_PROVIDED PASSAGE:_
____
The science of radio astronomy and the search for extra terrestrial intelligence has been one of the things that has not caught the interest of the general amateur population. It is an area that as a group we should look into with our usual amateur ability to succeed where others won’t even try. The ingenuity hams have exhibited in the past can be put to good use here in this field. Granted, most of us do not have the funds to match the most modest professional radio telescope. But, in place of funds, there is ingenuity!
With the advances in satellite communications and the availability of excellent low-noise amplifiers in the microwave frequency range, as well as inexpensive parabolic antennas, a lot of the expensive components have come down to more or less tolerable levels. Besides, there are other parts of the rf spectrum we can check out that have not had too much attention paid to them. In the lower ranges, such as from 30 to 1000 MHz, there is a lot of expertise already at our disposal due to the many hams that have put moon bounce on the map on the map of reality. Scatter, both meteor and tropo have further increased the ability for very weak signal detection.
Going still lower, from 1.6 to 30 MHz. there is even more signal capturing ability and even less expense. Ha, you say! There is too much noise and other people talking to hear anything there. Bah! Humbug. There is where the challenge lies. All it takes is a determined person and a solution will be found. After all, if the DX hounds can dig out that elusive ZU3 on 15 meters after the band has croaked for the night, listening for even greater DX should be no problem. On the lower frequencies such as 75/40,the natural QRN level will limit things a bit, but not make things impossible. Ionosphere penetration and absorption will also cause some problems, but cannot be helped. In the LF and VLF ranges, from 5 Hz to 500 KHz, here again we can make observations with the best.
____
_SUPPLIED RECORDS:_
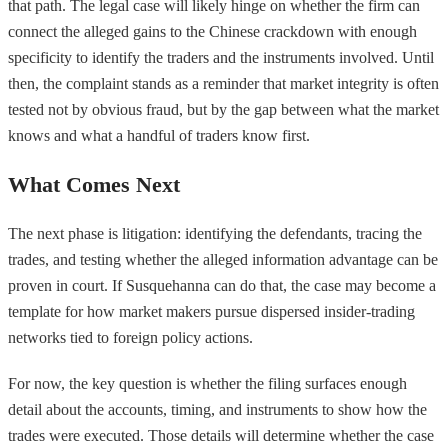
that path. The legal case will likely hinge on whether the firm can
connect the alleged gains to the Chinese crackdown with enough
specificity to identify the traders and the instruments involved. Until
then, the complaint stands as a reminder that market integrity is often
tested not by obvious fraud, but by the gap between what the market
knows and what a handful of traders know first.
What Comes Next
The next phase is litigation: identifying the defendants, tracing the
trades, and testing whether the alleged information advantage can be
proven in court. If Susquehanna can do that, the case may become a
template for how market makers pursue dispersed insider-trading
networks tied to foreign policy actions.
For now, the key question is whether the filing surfaces enough
detail about the accounts, timing, and instruments to show how the
trades were executed. Those details will determine whether the case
____
_WORK INSTRUCTIONS:_
a – In the passage on amateur radio astronomy, which frequency ranges are stated with numeric endpoints?
b – Resume the passage on amateur radio astronomy after its last sentence.
The listing plays no part in what is asked here.

_ANSWERS GIVEN:_
a –
- 30 to 1000 MHz
- 1.6 to 30 MHz
- 5 Hz to 500 KHz

b –
This is where the hams can shine, because we are versatile. We don’t need to get approval from some committee to shift our operations to another frequency. We just do it and that is that. No requests for funding for FY 98. If we cannot afford to buy it, we build it, particularly if it is some off the wall thing that no one else has ever needed before. This is the strength we have. We can do as we please with our equipment, and as long as we don’t strain the household budget out of shape, and don’t cause any interference or break any laws, we can pretty much do as we want. So you say what can a low budget ham system do?
Well keep in mind the first radio telescope ever was built by Karl Jansky, a Bell telephone radio engineer looking for sources of interference on transoceanic radio circuits. He found out that Jupiter was the source of the noise that was giving them fits. This was in the range of 20-27 MHz. When the giant red spot, which is a huge storm on the surface of Jupiter faces Earth, we get static crashes here that can be heard, usually around 21-27 MHz. Grote Reber also did a lot of experimental work with radio astronomy and he was a ham. Most of this work was done in the early 1930’s with Jansky presenting a paper at a meeting of the IRE on “Electrical Disturbances Apparently of Extraterrestrial Origin” which subsequently was published in the October 1933 issue of the Proceedings of the IRE. Unfortunately Karl Jansky died at the age of 44 and all of his records were destroyed.
Grote Reber built his own 30-ft. parabola before such things were even deemed useful. For years he was the only radio astronomer in the whole world, and had published several papers on “cosmic static” and other observations that he had made during the past years. Both Jansky and Reber built their equipment and antennas from scratch, at a time when you really had to build what you needed. Their work was a start into an aspect of radio communication that has grown into a science all to its self. Keep in mind that the planet Pluto was discovered by an amateur astronomer working for nothing as an volunteer aide at one of the large telescopes. We can make a contribution, as amateur radio operators. Remember, until we were forced to 200 meters and down no one thought that the short waves were worth anything.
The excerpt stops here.